Trois semaines avant d’être tragiquement abattu le 7 janvier par les islamistes Saïd et Cherif Kouachi, le directeur de Charlie Hebdo, Stéphane Charbonnier, alias Charb, avait lancé un appel aux dons tant le titre satirique était sur le fil. Le manque de succès de l’opération tranche avec l’extraordinaire élan de solidarité déclenché envers l’Hebdo. Ce dernier se soldera par l’entrée de plusieurs millions d’euros dans les caisses exsangues de la SARL de presse les Éditions rotatives, qui publient le titre.
30 000 petits euros. Les premiers résultats de la souscription lancée mi-novembre pour renflouer les caisses n’étaient pas à la hauteur des espérances des dirigeants de Charlie Hebdo. En novembre 2011, lors de l’incendie des locaux par les fous d’Allah, ils avaient récupéré dix fois plus. Cette manne leur avaient permis de déménager et de s’installer dans de meilleures conditions, plus sécuritaires en principe. En perte de 100 000 euros en 2014 pour un chiffre d’affaires de cinq millions d’euros, Charlie Hebdo avait fini par lasser ses lecteurs, contraints d’assurer ses fins de mois. En cause, un modèle économique déclinant et encore largement marqué par le print. Faute de capacité d’investissement, mais aussi d’appétence pour le numérique, l’hebdomadaire satirique accusait un retard important sur les nouveaux médias.

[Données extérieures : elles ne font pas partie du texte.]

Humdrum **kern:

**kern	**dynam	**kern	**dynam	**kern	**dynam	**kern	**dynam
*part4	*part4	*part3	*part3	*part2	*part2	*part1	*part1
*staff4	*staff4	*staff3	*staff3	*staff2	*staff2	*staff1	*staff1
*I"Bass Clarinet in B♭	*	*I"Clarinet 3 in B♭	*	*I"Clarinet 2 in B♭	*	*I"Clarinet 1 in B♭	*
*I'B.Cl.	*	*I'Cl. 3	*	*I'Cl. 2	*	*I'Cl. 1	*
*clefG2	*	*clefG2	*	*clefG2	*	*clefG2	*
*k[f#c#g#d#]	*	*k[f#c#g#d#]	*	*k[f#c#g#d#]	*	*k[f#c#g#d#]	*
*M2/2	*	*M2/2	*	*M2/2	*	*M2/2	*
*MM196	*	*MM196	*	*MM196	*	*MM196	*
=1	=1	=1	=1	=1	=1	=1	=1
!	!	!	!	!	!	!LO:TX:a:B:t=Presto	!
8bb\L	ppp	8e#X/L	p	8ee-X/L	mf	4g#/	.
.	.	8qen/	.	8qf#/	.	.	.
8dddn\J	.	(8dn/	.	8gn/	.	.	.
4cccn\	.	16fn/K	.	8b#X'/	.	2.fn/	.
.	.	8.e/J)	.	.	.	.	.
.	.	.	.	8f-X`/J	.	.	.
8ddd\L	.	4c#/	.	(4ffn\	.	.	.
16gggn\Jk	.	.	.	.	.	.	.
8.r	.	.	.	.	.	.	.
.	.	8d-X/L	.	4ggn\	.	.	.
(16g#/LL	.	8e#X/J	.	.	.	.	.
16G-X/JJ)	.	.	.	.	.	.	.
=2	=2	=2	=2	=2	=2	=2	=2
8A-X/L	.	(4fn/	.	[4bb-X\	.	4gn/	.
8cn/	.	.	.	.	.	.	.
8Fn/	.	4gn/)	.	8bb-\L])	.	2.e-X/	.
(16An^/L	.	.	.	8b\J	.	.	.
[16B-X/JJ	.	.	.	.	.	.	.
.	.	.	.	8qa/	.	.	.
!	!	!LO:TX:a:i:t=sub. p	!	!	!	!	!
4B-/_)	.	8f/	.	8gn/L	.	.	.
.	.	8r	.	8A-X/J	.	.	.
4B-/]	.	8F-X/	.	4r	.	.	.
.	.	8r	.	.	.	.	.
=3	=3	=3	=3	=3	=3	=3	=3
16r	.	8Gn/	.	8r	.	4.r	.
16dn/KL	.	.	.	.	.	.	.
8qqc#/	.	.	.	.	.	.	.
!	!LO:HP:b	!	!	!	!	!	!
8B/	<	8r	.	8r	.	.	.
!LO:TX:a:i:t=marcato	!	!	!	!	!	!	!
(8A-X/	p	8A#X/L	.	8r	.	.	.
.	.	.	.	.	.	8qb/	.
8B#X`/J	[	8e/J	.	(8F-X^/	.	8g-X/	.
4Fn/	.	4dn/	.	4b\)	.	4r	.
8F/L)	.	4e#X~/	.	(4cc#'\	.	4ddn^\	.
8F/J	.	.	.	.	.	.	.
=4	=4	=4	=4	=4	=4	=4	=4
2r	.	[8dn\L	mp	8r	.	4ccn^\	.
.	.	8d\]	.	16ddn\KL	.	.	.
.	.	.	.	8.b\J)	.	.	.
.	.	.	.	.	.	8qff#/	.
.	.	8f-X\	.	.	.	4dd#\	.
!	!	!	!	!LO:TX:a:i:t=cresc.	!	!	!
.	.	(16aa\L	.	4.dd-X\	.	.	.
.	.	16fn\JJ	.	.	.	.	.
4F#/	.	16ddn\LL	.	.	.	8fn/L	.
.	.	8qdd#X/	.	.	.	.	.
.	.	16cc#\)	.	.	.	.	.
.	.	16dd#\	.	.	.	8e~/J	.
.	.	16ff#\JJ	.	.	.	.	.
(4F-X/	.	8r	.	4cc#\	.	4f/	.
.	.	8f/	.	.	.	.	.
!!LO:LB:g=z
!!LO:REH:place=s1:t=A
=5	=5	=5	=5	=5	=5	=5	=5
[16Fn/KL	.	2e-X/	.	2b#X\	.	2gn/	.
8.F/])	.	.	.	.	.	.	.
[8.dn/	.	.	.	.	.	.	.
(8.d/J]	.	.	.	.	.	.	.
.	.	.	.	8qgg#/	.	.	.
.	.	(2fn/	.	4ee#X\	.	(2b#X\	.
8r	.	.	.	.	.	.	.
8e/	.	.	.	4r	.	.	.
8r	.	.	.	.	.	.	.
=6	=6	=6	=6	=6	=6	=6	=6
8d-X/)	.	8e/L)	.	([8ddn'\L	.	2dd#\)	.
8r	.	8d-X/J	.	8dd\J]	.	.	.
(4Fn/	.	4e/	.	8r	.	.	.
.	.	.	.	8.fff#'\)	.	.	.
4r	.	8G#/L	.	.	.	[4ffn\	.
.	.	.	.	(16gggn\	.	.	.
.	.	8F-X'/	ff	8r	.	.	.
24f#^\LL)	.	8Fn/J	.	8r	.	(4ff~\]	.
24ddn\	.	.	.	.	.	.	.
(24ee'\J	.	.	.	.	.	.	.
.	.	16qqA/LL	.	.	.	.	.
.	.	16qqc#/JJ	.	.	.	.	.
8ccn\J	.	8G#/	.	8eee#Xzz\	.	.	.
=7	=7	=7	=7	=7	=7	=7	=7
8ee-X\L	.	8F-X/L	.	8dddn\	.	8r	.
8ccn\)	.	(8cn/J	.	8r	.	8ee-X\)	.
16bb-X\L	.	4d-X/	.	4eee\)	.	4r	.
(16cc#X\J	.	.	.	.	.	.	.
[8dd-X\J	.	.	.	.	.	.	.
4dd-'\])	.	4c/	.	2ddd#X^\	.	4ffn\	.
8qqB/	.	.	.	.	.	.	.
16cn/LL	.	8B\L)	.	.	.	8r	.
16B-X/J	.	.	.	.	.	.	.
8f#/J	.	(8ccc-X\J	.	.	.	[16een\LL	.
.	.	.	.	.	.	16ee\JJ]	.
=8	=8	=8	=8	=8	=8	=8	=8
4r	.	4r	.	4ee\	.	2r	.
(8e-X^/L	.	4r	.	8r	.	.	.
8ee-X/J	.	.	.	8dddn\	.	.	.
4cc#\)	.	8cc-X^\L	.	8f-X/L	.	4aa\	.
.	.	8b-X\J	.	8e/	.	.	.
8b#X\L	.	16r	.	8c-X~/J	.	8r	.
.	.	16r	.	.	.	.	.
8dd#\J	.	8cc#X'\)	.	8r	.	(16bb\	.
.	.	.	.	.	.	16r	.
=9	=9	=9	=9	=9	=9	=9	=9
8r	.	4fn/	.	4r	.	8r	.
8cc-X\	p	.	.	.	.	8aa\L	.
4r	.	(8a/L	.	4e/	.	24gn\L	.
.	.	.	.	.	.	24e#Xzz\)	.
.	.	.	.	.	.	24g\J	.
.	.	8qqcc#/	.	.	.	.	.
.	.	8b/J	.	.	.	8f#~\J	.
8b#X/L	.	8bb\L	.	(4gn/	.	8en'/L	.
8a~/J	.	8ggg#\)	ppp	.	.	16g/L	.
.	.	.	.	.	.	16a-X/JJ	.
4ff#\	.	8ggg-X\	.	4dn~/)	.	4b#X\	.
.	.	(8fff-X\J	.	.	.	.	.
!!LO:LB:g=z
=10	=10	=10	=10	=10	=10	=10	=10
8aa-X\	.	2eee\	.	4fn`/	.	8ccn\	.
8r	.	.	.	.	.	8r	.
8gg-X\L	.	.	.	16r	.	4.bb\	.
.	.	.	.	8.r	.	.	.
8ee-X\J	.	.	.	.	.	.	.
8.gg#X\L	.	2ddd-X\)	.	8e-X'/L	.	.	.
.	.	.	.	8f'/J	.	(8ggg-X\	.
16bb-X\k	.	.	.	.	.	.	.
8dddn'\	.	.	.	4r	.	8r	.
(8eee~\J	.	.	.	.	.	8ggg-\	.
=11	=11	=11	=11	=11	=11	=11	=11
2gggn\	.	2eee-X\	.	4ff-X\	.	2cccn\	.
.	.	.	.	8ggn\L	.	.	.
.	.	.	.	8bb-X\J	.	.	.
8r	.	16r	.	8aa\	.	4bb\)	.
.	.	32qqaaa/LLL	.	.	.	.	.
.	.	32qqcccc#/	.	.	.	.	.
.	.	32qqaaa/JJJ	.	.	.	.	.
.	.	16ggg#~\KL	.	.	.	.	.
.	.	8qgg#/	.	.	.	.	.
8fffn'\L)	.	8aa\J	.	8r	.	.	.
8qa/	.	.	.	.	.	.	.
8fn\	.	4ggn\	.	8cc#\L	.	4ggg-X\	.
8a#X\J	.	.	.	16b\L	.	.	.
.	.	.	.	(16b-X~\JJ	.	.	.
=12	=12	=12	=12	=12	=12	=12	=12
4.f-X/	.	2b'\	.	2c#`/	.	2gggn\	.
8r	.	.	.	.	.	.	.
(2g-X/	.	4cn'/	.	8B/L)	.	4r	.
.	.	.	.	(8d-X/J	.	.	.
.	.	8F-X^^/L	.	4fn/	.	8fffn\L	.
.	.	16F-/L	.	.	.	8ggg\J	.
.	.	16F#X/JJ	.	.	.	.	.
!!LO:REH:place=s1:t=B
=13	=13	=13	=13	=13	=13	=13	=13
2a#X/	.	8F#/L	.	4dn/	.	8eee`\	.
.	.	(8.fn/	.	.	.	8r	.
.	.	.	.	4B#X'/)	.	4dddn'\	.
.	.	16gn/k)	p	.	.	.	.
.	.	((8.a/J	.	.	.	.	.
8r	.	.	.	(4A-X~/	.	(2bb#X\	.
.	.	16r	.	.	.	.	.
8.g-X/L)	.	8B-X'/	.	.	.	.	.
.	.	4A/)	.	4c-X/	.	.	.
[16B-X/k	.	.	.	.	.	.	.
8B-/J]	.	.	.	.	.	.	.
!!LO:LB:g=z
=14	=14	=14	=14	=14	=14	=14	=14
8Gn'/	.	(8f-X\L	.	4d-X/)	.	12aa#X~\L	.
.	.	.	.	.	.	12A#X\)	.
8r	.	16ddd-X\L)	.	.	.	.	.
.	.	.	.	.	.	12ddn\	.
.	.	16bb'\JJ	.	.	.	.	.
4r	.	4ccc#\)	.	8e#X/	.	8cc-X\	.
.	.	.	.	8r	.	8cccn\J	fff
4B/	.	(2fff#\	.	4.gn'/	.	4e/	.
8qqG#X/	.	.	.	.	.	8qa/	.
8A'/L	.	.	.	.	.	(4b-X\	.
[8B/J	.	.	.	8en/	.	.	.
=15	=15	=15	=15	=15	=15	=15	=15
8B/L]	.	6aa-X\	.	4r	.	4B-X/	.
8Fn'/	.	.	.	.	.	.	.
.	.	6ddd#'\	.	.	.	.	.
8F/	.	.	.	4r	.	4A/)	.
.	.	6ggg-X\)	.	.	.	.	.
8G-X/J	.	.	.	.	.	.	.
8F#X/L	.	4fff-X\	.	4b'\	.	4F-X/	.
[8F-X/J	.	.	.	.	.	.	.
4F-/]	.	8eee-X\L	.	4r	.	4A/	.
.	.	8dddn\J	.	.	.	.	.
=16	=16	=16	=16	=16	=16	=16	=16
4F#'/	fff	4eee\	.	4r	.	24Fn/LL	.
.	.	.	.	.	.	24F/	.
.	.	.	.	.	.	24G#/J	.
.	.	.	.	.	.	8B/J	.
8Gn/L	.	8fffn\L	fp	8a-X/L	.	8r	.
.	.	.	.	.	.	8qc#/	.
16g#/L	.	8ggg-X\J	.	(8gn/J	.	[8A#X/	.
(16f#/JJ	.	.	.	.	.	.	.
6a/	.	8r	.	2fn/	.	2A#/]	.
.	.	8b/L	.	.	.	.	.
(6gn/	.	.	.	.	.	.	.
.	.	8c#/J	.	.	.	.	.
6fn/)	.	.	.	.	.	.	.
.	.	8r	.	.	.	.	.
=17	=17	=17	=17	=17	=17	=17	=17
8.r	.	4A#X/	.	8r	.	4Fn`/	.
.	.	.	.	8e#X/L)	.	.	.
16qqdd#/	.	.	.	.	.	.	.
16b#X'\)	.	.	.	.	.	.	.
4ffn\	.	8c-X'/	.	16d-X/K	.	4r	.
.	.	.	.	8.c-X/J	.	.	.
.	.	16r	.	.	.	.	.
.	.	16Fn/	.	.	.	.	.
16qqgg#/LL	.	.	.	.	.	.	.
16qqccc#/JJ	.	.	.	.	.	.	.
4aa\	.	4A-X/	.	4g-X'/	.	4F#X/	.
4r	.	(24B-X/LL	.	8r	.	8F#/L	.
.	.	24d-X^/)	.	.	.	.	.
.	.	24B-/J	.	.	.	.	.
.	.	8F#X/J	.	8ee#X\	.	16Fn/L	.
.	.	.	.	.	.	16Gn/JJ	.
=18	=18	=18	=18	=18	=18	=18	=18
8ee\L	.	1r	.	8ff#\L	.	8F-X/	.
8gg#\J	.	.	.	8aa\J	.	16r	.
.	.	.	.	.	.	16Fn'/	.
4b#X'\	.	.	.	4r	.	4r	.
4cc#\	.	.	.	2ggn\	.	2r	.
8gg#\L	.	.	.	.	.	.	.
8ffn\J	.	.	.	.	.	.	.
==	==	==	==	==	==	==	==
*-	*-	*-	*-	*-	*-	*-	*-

Désormais, le titre pourra largement se développer grâce aux millions d’euros qu’il va récolter. D’une part, les dons récoltés auprès des lecteurs par le biais de l’association Presse & pluralisme s’élevaient au 14 janvier à un million d’euros. Ils dépasseront largement ce chiffre dans quelques semaines, tant les dons continuent à affluer. D’autre part, le numéro 1178, sorti ce même 14 janvier, a été tiré à plus de cinq millions d’exemplaires. Le produit de la vente sera entièrement reversé à Charlie Hebdo, sans aucune commission perçue de la part des Messageries lyonnaises de presse et des kiosquiers. 110 000 abonnements ont par ailleurs été souscrits en une semaine. Charlie Hebdo, qui vivotait à 30 000 exemplaires au total en moyenne, est devenu un poids lourd de la presse !
Ce changement d’ère n’est pas seulement économique. Le titre dispose aussi à présent d’un capital de sympathie exceptionnel. Ce n’était pas le cas il y a encore quelques mois. Si le lectorat était confidentiel, les politiques, de droite comme de gauche, n’aimaient guère Charlie Hebdo non plus. Trop provocateur. Ainsi, en 2006, Jacques Chirac avait condamné la parution de douze dessins sur Mahomet dans l’Hebdomadaire. François Hollande n’appréciait pas non plus ce titre, générateur de troubles potentiels auprès des musulmans de France. Tous sont à présent au coude à coude après avoir peu soutenu, voire critiqué, en son temps Charlie Hebdo.